Retype everything from "Ideas/Conclusions" down to "an aware interlocutor?" in the Ideas/Conclusions post, keeping every word and mark unchanged.

● Excerpt:
========================
Thursday, August 31, 2006

Ideas/Conclusions

There are times when one reads news stories that instantly strike a chord of recognition needful of an immediate response. So, do you, as I do, begin to argue with the printed page? Assemble an argument for or against the posited position? How vigorous is your conversation, one-way as it is, how satisfying to your position as an aware interlocutor?
  1. Father Raymond J. de Souza writes knowingly of matters religious, he being of the Catholic faithful. He writes of the terrorist group in Gaza styling themselves the Holy Jihad Brigades, and their kidnapping of two Fox news people, a correspondent and a cameraman. (I must confess, personally, that although I have some empathy for anyone unfortunate enough to be in the position of kidnapee, particularly in the nasty care of Islamofascists, my sympathy eroded somewhat in hearing of their casual disregard for the immediate fact that they were forced to abjure their Christian faith in a temporary compromise, as a bargain for their lives left intact. On the other hand what matter dignity in faith, if there is no life to live, after all?) Father deSouza, learned religious that he is, observes in passing that the international furor raised about the purported event where American military personnel desecrated a Koran, was in marked contrast to the forced "conversion" of Christians to Islam. That there resulted no matched outrage over the Holy Jihad Brigades' evangelization tactics. Father deSouza waxes eloquent about the conviction shared by a doctrinally rigorous, zealously organized, well-financed Muslim minority that all others are infidels worthy of destruction if they will not covert, and that the Muslim majority in league with the infidel is also worthy of destruction. Nationalist movements, he points out, can be eventually accommodated with agreement on national institutions and national projects; Islamism does not seek such accommodation - only the capitulation of the infidel, at gunpoint, if necessary. (As in folks, death to the American imperialists! and above all, Kill Jews!)
========================
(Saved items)

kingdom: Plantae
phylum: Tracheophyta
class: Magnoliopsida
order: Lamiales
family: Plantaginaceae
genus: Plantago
========================
● Your solution:
Ideas/Conclusions

There are times when one reads news stories that instantly strike a chord of recognition needful of an immediate response. So, do you, as I do, begin to argue with the printed page? Assemble an argument for or against the posited position? How vigorous is your conversation, one-way as it is, how satisfying to your position as an aware interlocutor?